Partai Reformis Thailand Move Forward Terancam Dibubarkan
7 Februari 2024Move Forward Party (MFP) memenangkan kursi terbanyak di parlemen pada pemilu Thailand tahun lalu. Tapi menurut banyak analis dan komentator politik, partai itu sekarang terancam dibubarkan karena agenda politiknya menyerang pihak kerajaan..
Mahkamah Konstitusi di Thailand minggu lalu memutuskan bahwa MFP harus membatalkan janji politiknya untuk mengubah undang-undang tentang "pencemaran nama baik kerajaan", yang sering dikiritik di luar negeri dan oleh aktivis HAM di Thailand. Sembilan hakim pengadilan menganggap, adalah tidak konstitusional untuk menganjurkan perubahan Pasal 112 dalam hukum pidana Thailand – yang juga dikenal sebagai undang-undang Lese-majeste.
Undang-undang Pasal 112 melindungi monarki Thailand dari kritik dengan mengancam hukuman berat bagi mereka yang terbukti melanggar, termasuk hukuman hingga 15 tahun penjara untuk setiap pelanggaran. Para kritikus mengatakan, undang-undang itu sering digunakan sebagai alat untuk meredam perbedaan pendapat politik.
Petisi menuntut pembubaran MFP
Menyusul keputusan Mahkamah Konstitusi, muncul serangkaian gugatan dan tuntutan yang meminta pembubaran MFP dan hukuman seumur hidup bagi puluhan anggota parlemen dari partai itu karena dianggap melanggar konstitusi. Namun MFP membantah tuduhan tersebut dan mengatakan mereka hanya ingin mencegah penyalahgunaan undang-undang Lese-majeste.
Napon Jatusripitak, peneliti politik di ISEAS-Yusof Ishak Institute, sebuah lembaga pemikir Asia Tenggara yang berbasis di Singapura mengatakan, pembubaran Move Forward sangat mungkin terjadi.
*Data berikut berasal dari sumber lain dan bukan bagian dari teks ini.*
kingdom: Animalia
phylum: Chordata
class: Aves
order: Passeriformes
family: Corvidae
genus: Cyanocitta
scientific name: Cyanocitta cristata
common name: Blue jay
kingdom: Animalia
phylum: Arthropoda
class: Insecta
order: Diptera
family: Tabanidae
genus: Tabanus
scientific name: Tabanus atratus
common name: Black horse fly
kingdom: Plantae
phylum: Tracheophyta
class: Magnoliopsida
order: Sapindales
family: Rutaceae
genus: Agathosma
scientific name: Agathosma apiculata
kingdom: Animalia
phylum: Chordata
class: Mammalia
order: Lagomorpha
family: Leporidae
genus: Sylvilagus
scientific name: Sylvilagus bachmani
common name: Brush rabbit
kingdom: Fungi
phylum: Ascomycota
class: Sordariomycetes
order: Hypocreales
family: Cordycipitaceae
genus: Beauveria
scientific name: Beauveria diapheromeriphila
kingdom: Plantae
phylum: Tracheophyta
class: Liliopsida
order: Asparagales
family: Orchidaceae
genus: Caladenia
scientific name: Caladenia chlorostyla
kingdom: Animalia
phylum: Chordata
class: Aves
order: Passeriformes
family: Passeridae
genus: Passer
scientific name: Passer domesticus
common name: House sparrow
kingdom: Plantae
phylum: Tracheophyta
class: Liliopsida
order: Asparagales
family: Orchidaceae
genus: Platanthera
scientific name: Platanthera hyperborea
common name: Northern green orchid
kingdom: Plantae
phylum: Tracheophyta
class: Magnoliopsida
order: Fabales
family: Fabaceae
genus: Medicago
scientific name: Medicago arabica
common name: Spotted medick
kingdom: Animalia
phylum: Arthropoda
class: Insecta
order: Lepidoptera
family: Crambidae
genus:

"Ada kemungkinan yang sangat nyata bahwa MFP akan dibubarkan. Permohonan sudah diajukan ke Komisi Pemilihan Umum,” katanya kepada DW. "Putusan Mahkamah Konstitusi kemungkinan besar akan dijadikan alasan untuk membubarkan partai berdasarkan Pasal 92 undang-undang kepartaian.”
Pasal 92 Undang-Undang Partai Politik Thailand menyatakan, jika pengadilan memutuskan sebuah partai politik bersalah karena berupaya menggulingkan monarki Thailand, komisi pemilihan umum dapat mengumpulkan bukti dan mengajukan petisi kepada Mahkamah Konstitusi untuk mempertimbangkan pembubaran partai tersebut dan melarang anggotanya mengikuti pemilu selama 10 tahun.
Move Forward diblokir dari kekuasaan
MFP muncul sebagai pemenang besar dalam pemilu parlemen tahun 2023. Selama kampanye mereka menjanjikan akan melakukan reformasi politik, termasuk melakukan perubahan pada undang-undang Lese-majeste. Terutama pemilih muda memberikan suara kepada MFP karena janji reformasi dan demokrasi.
Namun Senat Thailand yang dibentuk oleh militer lalu memblokir MFP dari kekuasaan dan menolak ketua MFP, Pita Limjaroenrat, menjadi perdana menteri, sekalipun MFP menguasai mayoritas suara di parlemen. Para senator mengatakan mereka menentang Pita karena niatnya yang ingin menghapuskan monarki. Akhirnya Srettha Thavisin dari partai Pheu Thai, yang punya lebih sedikit kursi di parlemen, disetujui menjadi perdana menteri.
Perkembangan ini menggarisbawahi dominasi militer dan elit konservatif royalis kerajaan di panggung politik dan lembaga peradilan Thailand. Nasib MFP mungkin akan serupa dengan nasib Future Forward Party (FFP), sang sangat populer pada pemilu 2019 dan juga menjanjikan reformasi.
FFP memang tidak memenangkan suara mayoritas dalam pemilu itu, tetapi pemimpinnya Thanathorn Juangroongruangkit didiskualifikasi sebagai anggota parlemen karena dia memiliki saham di sebuah perusahaan media. FPP kemudian dibubarkan oleh Mahkamah Konstitusi karena dinilai melanggar undang-undang pemilu, dan para pemimpin partainya dilarang berpolitik selama 10 tahun.